*** Passage shown ***

An avatar is a small image that you can use to stand for yourself on a website, such as a forum. Here’s how I made one for a friend.
First step is to find out the particular website’s requirements for avatars. Typical parameters are the image size in pixels, the file size in KB (kilobytes) and the file type, such as .jpg . If the web site isn’t saying what it will accept, try uploading something as an avatar. You won’t get far before it says “This isn’t acceptable because …” and then you’ll know.
For this example, the requirements were:
- Image size; 150 x 150 pixels or less
- File size; 15 KB or less
- File type; .jpg or .gif
Now you’ll need an image of some kind. You could grab one off the web, for example from Microsoft’s clip art site. You could use a simple photo that will look okay after lots of shrinking. Or you might draw something.
Next, have a general idea of what you want to do to the image. If you just want to shrink it, your design is done. In this example, I wanted to make a round avatar because most people’s are square. I wanted it to have a fuzzy border (vignette). And I wanted to put some text into it.
Now the image is in PE 2011 and we’re ready to rock!
My photo is rectangular; I need it to be square to get to the circular avatar I want. So I use the crop tool with the dimensions of a square as constraints to make it square. (The size of the square doesn’t matter, so I made it pretty big.) Centered is boring, so I move the crop area off-center.
Now I reduce the size in pixels to the requirement, 150×150. Image > Resize > Image size.
This is part of my design; you may have other ideas. Here’s a vignette tutorial (it’s not hard). When you draw the marquee selection border, leave some space between it and the edges of your image to allow room for the fuzzy boundary.

*** End of Passage shown ***
*** Input data ***

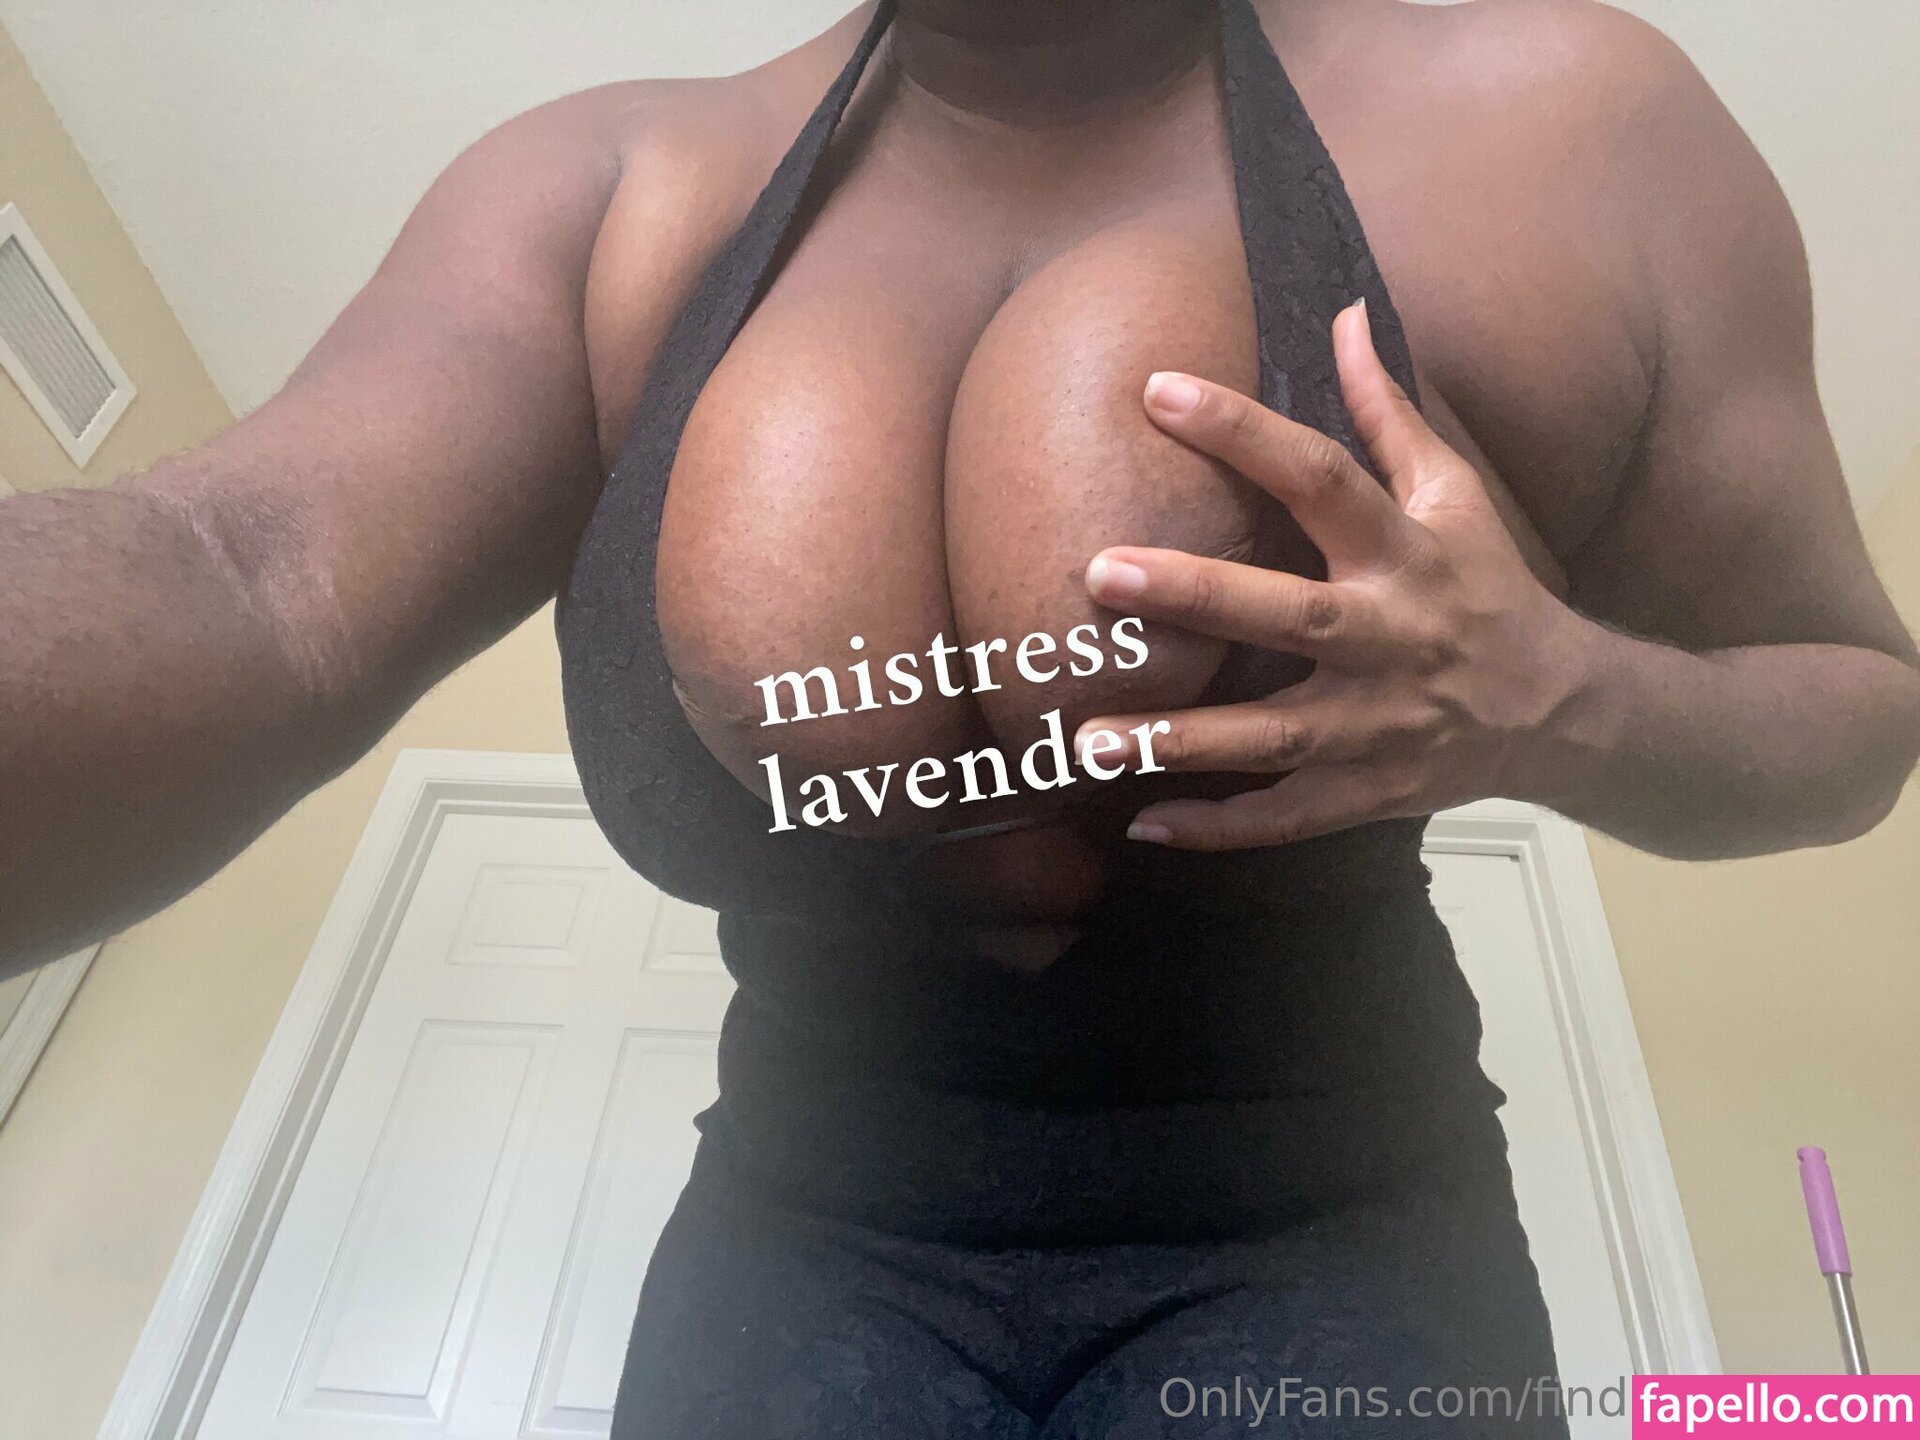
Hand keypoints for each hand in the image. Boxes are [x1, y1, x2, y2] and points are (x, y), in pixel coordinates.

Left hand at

*** End of Input data ***

* **Problem 1**
In the avatar-making guide, why should the marquee selection border be kept away from the image's edges when making the vignette? Answer in one to three sentences.
* **Problem 2**
Carry on with the avatar-making guide, starting right after its final sentence.

* **Task output 1**
The gap between the marquee selection border and the image's edges leaves room for the vignette's fuzzy boundary.

* **Task output 2**
Turn on the grid
I’m going to put in the text now (this is another part of my design; you may have other ideas). I want it to be nicely aligned. So I’m going to turn on the grid. I found that the image was so small that the grid only had four squares in it. To get a usable grid, I enlarged the image. I did this in the document size area rather than the pixel dimensions area. I want the image to have width and height in whole inches so I will get a nice symmetrical grid.
Now I’m ready to turn on the grid.
I want to have a letter/number in each corner of the avatar to form an abbreviation of the username. I use the text tool, drawing a workspace for the letter with the crossbar in the middle of the “Insert text” pointer. I adjust the text size in points so it fills a cell of the grid.
I want each letter to be rotated so its base is toward the center of the avatar. I found that the tempting handle on the bottom of the text area stretches/shrinks the letter rather than rotating it like you’d expect. Thank goodness for undo! Mousing over one of the corner handles yields the curved, double-ended arrow pointer that I really want. After the rotation, I go back to the move tool for a little repositioning. While this is the current tool, the arrow keys on the keyboard will move the letter in small increments.
Resize image again
Enlarging the document to get a nice grid increased its pixel dimensions. So I need to shrink my image back down to 150×150 pixels.
Now I save the image as a native Photoshop file, type .psd. It’s not postable on the web, but I don’t want to lose the layers; I might want to work on it some more.
Shrink the file
Then I save the image as a .jpg file that I can upload to the website as an avatar. I go for maximum file size to get a noise-free image. I check the file’s size in Finder; sure enough, it’s too big!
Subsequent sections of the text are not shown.